How to Deal with Developmental Language Disorder in Children
Humans use language to share ideas and feelings as well as to understand the ideas and feelings of other people. Most of us use language every single day without ever stopping to think about it. Now imagine what it would be like to struggle to understand what people are saying to you or to put your thoughts into words. Developmental language disorder, or DLD for short, is a hidden but very common condition that means a child has difficulty using and/or understanding language. Children with DLD have language abilities that fall behind those of other children their age, even though they are often just as smart.

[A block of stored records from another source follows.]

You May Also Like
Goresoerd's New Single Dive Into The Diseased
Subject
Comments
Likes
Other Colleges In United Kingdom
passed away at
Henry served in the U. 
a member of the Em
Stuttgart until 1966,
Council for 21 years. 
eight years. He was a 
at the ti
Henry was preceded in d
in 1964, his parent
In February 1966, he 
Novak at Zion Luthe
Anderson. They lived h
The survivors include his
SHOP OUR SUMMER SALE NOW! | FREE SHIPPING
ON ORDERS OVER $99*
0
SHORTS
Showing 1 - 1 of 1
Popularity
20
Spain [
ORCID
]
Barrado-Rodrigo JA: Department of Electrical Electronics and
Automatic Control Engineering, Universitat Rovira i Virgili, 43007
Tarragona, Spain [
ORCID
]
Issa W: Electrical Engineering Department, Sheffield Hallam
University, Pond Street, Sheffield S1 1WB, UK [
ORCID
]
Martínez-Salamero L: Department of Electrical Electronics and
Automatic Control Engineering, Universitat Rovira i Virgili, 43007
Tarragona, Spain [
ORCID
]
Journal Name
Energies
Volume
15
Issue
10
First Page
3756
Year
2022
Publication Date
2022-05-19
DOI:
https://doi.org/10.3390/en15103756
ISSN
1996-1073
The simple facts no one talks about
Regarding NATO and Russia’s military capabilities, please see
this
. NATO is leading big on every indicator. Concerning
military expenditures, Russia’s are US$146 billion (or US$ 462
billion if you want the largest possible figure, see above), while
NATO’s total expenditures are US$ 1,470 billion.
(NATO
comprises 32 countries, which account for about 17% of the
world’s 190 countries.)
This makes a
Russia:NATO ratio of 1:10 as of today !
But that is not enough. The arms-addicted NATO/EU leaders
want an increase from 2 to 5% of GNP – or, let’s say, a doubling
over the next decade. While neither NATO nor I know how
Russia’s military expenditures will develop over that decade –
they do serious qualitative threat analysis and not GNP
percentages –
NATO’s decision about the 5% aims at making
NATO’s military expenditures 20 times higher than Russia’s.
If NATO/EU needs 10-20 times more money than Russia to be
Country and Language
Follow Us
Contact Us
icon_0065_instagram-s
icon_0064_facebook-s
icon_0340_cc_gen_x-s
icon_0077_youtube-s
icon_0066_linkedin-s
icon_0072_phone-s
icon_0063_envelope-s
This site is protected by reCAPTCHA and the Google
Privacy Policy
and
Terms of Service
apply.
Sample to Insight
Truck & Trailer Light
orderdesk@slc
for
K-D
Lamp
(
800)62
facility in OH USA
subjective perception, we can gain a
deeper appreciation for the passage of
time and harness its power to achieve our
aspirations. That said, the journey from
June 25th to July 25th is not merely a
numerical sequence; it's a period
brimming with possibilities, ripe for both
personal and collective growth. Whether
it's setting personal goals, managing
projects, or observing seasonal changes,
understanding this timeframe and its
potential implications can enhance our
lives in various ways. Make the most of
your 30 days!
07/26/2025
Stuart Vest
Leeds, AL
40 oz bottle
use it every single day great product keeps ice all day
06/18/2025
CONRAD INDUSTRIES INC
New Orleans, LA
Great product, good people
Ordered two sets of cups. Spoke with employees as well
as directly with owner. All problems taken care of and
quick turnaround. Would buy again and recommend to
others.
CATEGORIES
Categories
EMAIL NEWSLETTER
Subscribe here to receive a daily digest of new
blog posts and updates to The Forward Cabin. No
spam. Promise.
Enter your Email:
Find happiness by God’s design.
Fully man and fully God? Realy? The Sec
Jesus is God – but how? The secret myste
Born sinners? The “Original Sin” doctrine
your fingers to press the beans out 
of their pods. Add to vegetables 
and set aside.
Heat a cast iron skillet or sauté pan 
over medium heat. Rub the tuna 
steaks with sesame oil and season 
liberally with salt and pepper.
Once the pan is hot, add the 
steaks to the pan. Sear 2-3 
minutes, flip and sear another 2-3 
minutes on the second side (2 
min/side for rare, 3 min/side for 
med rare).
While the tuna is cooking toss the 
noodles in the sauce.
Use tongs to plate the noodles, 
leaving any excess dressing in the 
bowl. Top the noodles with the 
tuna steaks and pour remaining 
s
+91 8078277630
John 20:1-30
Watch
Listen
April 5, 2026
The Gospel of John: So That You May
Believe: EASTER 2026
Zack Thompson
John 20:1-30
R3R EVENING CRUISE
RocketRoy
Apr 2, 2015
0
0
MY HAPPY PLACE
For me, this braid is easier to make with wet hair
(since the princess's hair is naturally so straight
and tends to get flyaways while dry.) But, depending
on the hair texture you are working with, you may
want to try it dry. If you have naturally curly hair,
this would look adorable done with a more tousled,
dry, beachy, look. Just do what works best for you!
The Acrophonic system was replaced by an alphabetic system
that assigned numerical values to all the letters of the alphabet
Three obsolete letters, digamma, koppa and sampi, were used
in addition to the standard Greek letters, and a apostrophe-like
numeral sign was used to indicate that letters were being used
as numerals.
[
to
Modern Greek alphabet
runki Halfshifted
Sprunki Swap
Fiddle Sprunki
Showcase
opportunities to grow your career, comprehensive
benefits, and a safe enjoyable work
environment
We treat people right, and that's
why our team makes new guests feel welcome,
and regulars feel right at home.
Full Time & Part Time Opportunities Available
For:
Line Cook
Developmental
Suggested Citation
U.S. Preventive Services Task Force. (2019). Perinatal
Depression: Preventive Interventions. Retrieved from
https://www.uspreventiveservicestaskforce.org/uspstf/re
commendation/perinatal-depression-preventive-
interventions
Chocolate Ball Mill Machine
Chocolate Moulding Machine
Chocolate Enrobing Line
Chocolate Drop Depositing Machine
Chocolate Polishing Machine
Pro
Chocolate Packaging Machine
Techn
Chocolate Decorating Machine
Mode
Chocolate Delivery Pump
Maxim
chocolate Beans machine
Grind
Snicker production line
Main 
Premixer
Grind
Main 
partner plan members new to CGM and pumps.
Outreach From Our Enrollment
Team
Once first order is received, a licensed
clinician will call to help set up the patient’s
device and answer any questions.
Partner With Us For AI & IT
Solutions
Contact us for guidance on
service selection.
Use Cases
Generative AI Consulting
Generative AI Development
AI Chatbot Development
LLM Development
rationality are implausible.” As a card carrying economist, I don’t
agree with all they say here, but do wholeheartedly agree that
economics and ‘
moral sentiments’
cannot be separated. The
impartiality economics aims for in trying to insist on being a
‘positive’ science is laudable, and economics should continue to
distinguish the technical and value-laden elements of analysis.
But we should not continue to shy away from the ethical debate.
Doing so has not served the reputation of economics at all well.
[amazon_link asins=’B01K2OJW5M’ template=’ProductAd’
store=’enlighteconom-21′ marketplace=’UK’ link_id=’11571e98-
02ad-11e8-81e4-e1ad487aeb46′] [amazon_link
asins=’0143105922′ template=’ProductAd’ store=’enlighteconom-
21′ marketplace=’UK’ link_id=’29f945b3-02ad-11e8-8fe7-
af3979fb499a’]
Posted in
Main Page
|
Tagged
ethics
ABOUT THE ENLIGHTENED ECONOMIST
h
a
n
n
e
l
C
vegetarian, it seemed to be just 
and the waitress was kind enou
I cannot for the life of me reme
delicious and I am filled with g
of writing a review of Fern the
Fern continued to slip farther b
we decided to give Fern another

It is estimated that one in 14 children has a developmental language disorder. The language difficulties of children with this disorder are not the result of other conditions (such as intellectual disabilities or disorders like Down's syndrome), but they do affect the children's social and/or academic development and have an impact on their day-to-day activities. Researchers point out that saying that children's language difficulties are caused by parents who do not have time to talk to their children can lead to misunderstandings about the causes of the disorder and even create more anxiety.
Given here are some examples that the parents could follow at home to alleviate DLD in children
• Ensuring you have your child’s full attention before speaking to them.
• Breaking down instructions into smaller parts.
• Give your child extra time to think before they respond to a question.
• Showing or demonstrating what you mean.
• Avoid asking too many questions, and instead of making comments about what your child is doing.
• If they make mistakes when talking, repeat it back to them correctly, in a positive way.
• Checking that your child has understood what you’ve said or asked them to do.